Stored data entries
::::

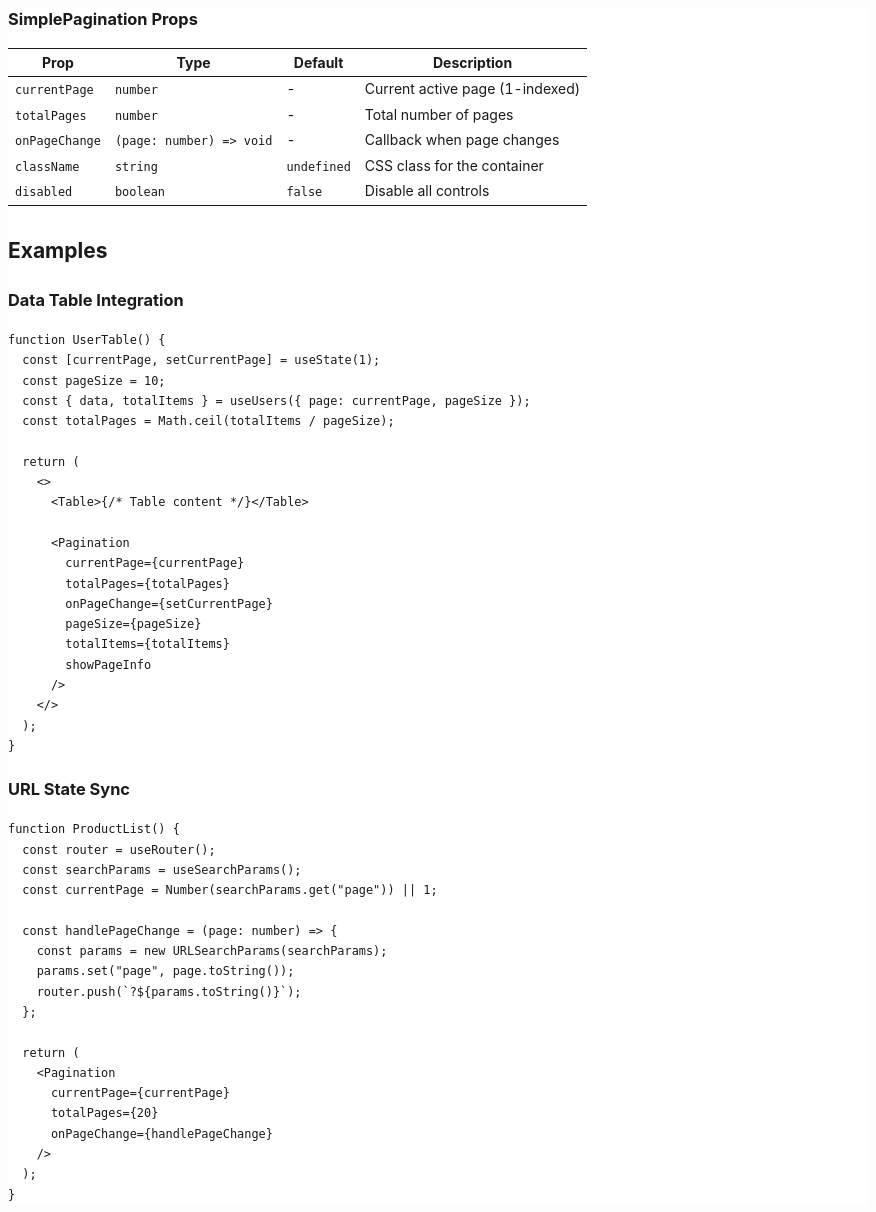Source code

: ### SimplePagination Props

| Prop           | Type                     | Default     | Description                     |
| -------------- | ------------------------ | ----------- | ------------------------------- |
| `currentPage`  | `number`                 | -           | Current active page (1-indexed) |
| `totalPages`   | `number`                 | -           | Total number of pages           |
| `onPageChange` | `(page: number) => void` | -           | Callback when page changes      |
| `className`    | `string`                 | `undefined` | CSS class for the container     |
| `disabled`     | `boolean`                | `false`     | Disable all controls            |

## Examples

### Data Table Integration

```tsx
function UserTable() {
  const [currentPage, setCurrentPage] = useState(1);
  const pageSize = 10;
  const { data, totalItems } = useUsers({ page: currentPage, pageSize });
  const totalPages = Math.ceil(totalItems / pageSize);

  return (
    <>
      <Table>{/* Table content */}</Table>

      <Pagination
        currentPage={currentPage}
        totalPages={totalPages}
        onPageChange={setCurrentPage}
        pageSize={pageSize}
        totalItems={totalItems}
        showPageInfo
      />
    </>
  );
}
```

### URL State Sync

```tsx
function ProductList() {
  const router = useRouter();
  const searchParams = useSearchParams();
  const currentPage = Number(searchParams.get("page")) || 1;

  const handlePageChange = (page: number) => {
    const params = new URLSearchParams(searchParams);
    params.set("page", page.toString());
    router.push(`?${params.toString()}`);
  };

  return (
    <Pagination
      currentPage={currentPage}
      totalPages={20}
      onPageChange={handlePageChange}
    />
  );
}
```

::::

Set down every record exactly as written, but drop the pictures.

Source code

: ### SimplePagination Props

| Prop           | Type                     | Default     | Description                     |
| -------------- | ------------------------ | ----------- | ------------------------------- |
| `currentPage`  | `number`                 | -           | Current active page (1-indexed) |
| `totalPages`   | `number`                 | -           | Total number of pages           |
| `onPageChange` | `(page: number) => void` | -           | Callback when page changes      |
| `className`    | `string`                 | `undefined` | CSS class for the container     |
| `disabled`     | `boolean`                | `false`     | Disable all controls            |

## Examples

### Data Table Integration

```tsx
function UserTable() {
  const [currentPage, setCurrentPage] = useState(1);
  const pageSize = 10;
  const { data, totalItems } = useUsers({ page: currentPage, pageSize });
  const totalPages = Math.ceil(totalItems / pageSize);

  return (
    <>
      <Table>{/* Table content */}</Table>

      <Pagination
        currentPage={currentPage}
        totalPages={totalPages}
        onPageChange={setCurrentPage}
        pageSize={pageSize}
        totalItems={totalItems}
        showPageInfo
      />
    </>
  );
}
```

### URL State Sync

```tsx
function ProductList() {
  const router = useRouter();
  const searchParams = useSearchParams();
  const currentPage = Number(searchParams.get("page")) || 1;

  const handlePageChange = (page: number) => {
    const params = new URLSearchParams(searchParams);
    params.set("page", page.toString());
    router.push(`?${params.toString()}`);
  };

  return (
    <Pagination
      currentPage={currentPage}
      totalPages={20}
      onPageChange={handlePageChange}
    />
  );
}
```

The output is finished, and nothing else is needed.